Y Maheswara Reddy of Bangalore Mirror gave it three-and-a-half out of five stars and noted that "Director Nagaraj Somayaji has made sure that his movie connects to all categories of audiences by ensuring elements such as emotions, love, action, and crime. The movie also showcases the value of friendship and sacrifices made by close friends for each other." Shashiprasad SM of Times Now gave it three out of five stars and wrote that "RJ Pradeepa’s debut film, produced under his banner Sakkath Studio, makes a promising start with a grounded narrative that explores the challenges of middle-class life.
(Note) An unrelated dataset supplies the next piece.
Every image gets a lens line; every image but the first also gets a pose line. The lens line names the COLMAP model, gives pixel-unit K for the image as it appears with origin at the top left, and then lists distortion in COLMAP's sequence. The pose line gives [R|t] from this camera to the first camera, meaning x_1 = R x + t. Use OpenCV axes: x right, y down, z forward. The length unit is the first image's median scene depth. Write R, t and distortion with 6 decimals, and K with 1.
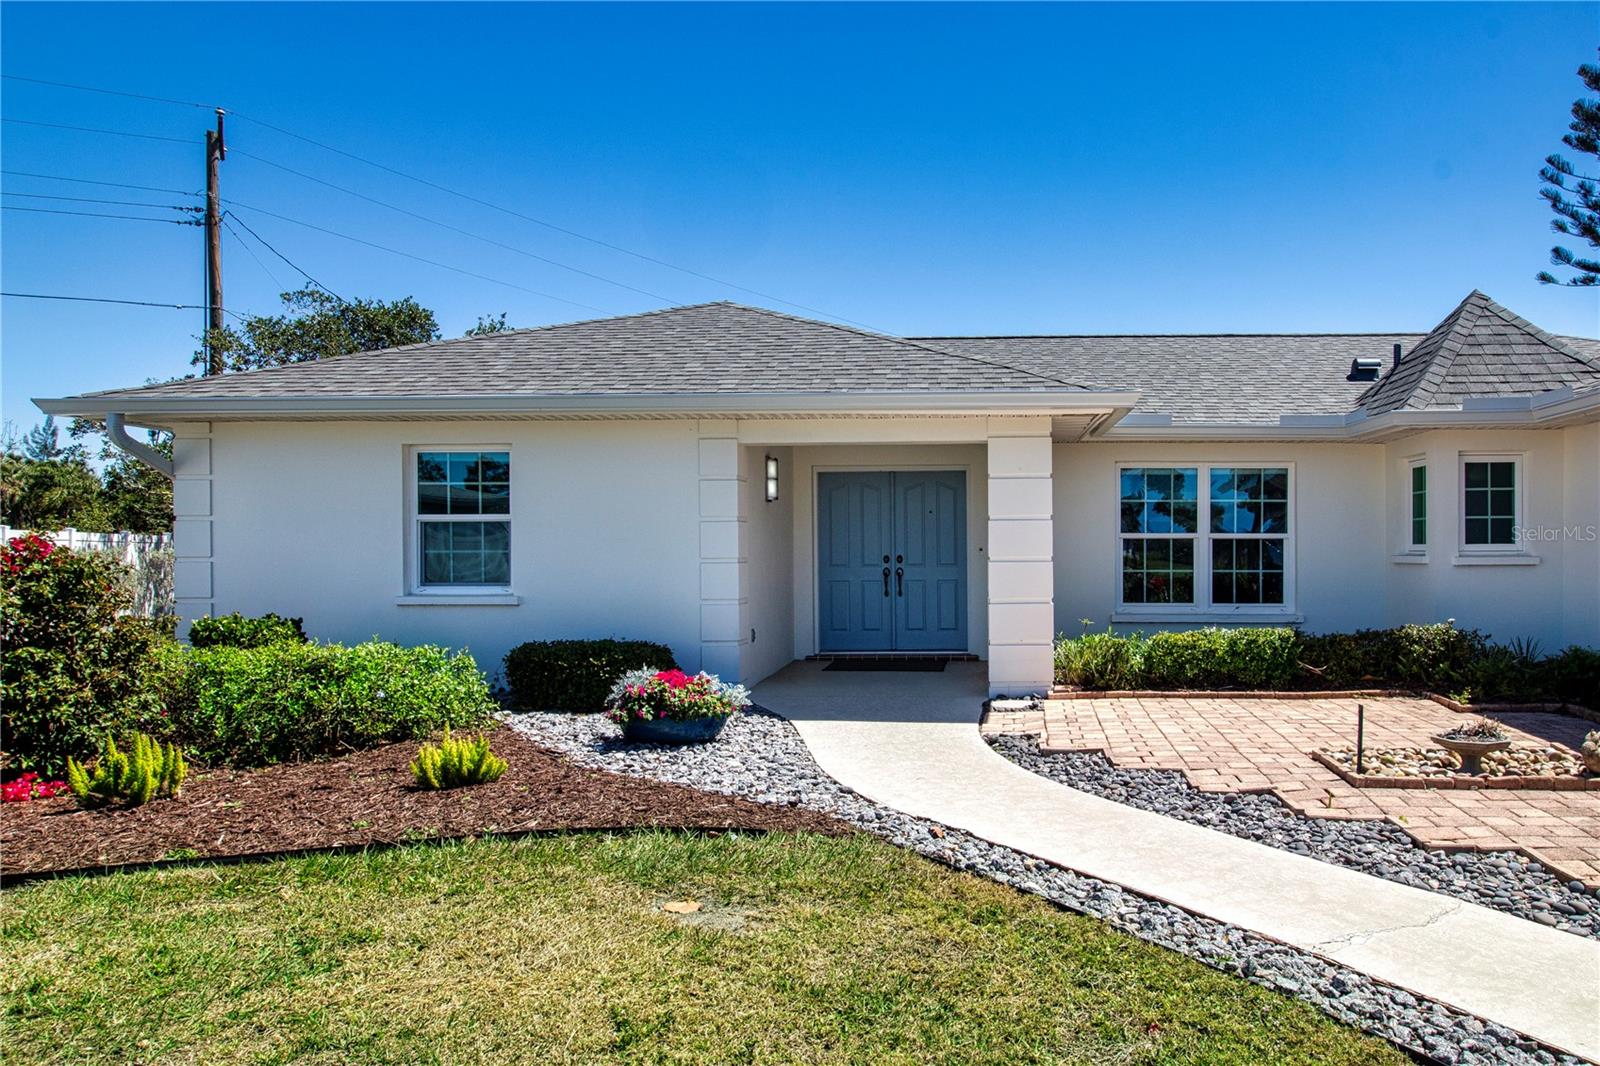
lens RADIAL K [[841.7, 0, 800.0], [0, 841.7, 533.0], [0, 0, 1]] dist [-0.001479, -0.000391]
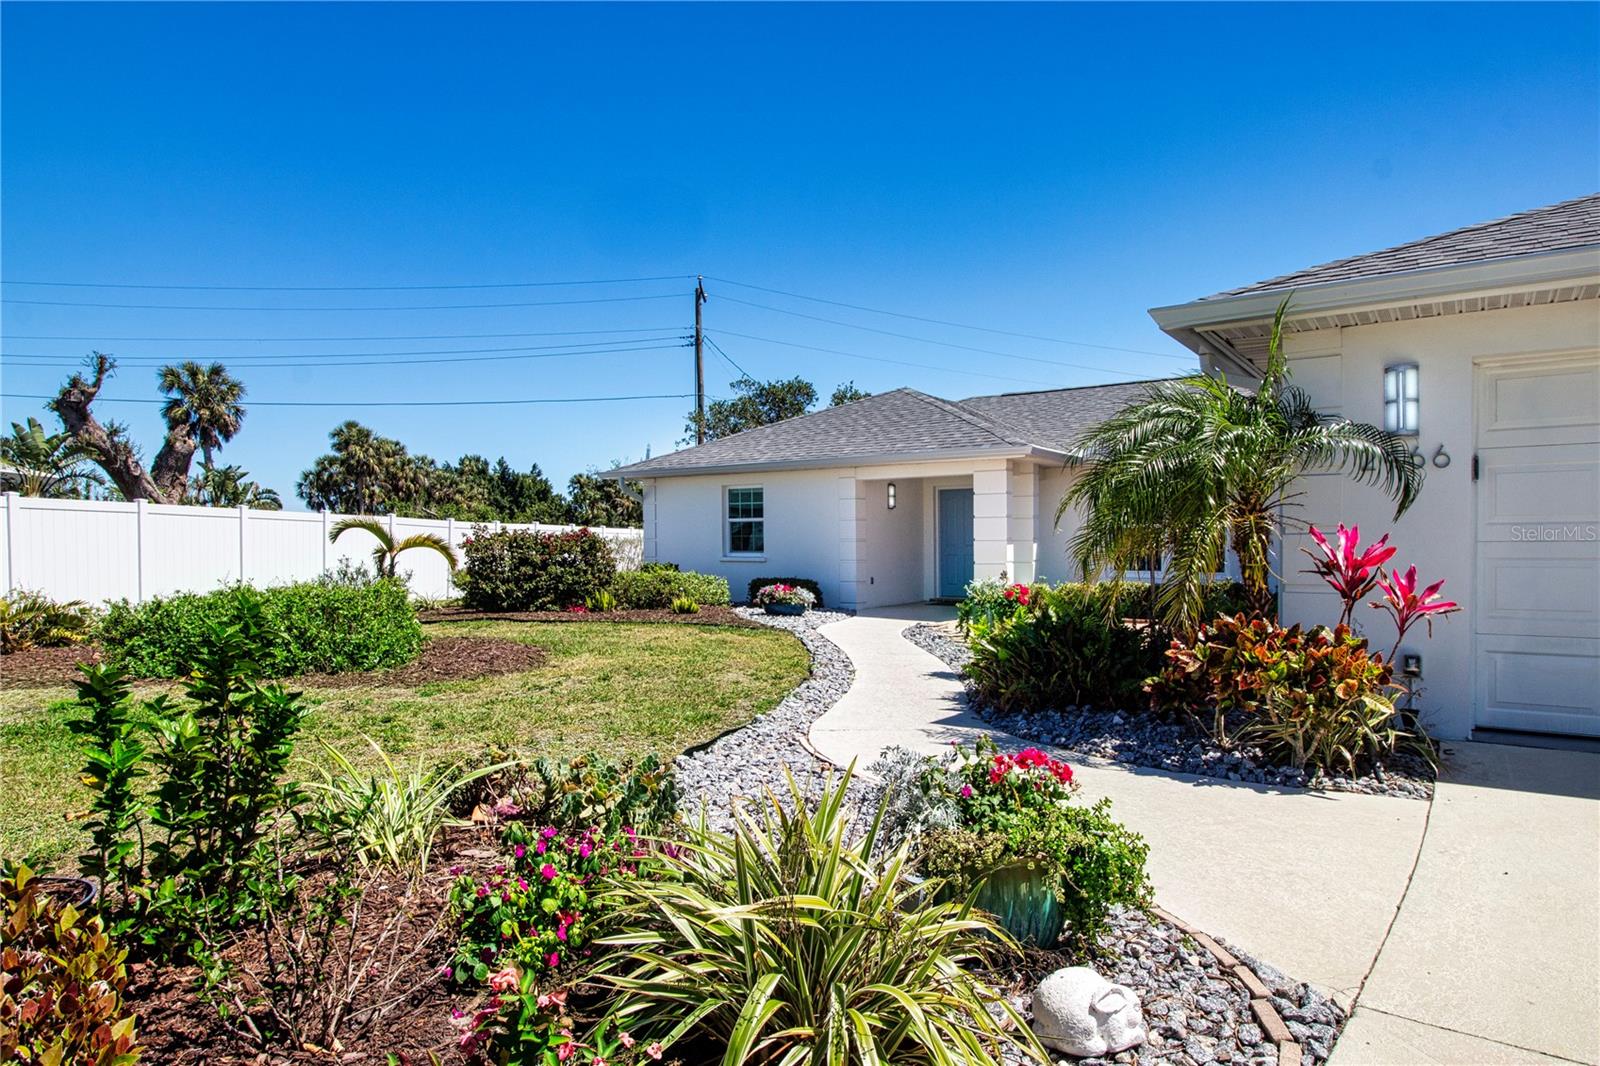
lens RADIAL K [[841.7, 0, 800.0], [0, 841.7, 533.0], [0, 0, 1]] dist [-0.001479, -0.000391]
pose [[0.844113, -0.004021, -0.536151, 0.834152], [0.005869, 0.999981, 0.001742, 0.011679], [0.536134, -0.004617, 0.844120, -0.692074]]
It thoughtfully depicts their ongoing struggle for survival, all while preserving their respect and dignity at any cost."

Pranati A S of Deccan Herald gave it two-and-a-half out of five stars and opined that "However, performances alone cannot save this stereotyped representation of Bengaluru’s class divide. The film fails to evoke the necessary emotions to make for a gripping watch. The second half of the film turns so preachy that it seems agenda driven — with an aim to further propagate the stereotypes surrounding the middle class." Latha Srinivasan of Hindustan Times wrote that "While the theme for the need for respect is included in the story, the story also suddenly veers off into the direction of drunk driving and how tragedies around that affect the lives of people. The director and writer have tried to combine the two to show how this affects the middle class but does the film do justice to this? Sadly no."

Vivek M. V. of The Hindu wrote, "Helped by fine performances, Maryade Prashne is a relevant commentary on the class divide but the film suffers from an unfocused screenplay". Subha J Rao of The News Minute wrote, "The film’s intent is commendable, and the way they have shot it ensures you never lose sight of the intent. And, after an incident, the friends don’t touch a drop of alcohol. Which conveys the message better than a lengthy dialogue would have."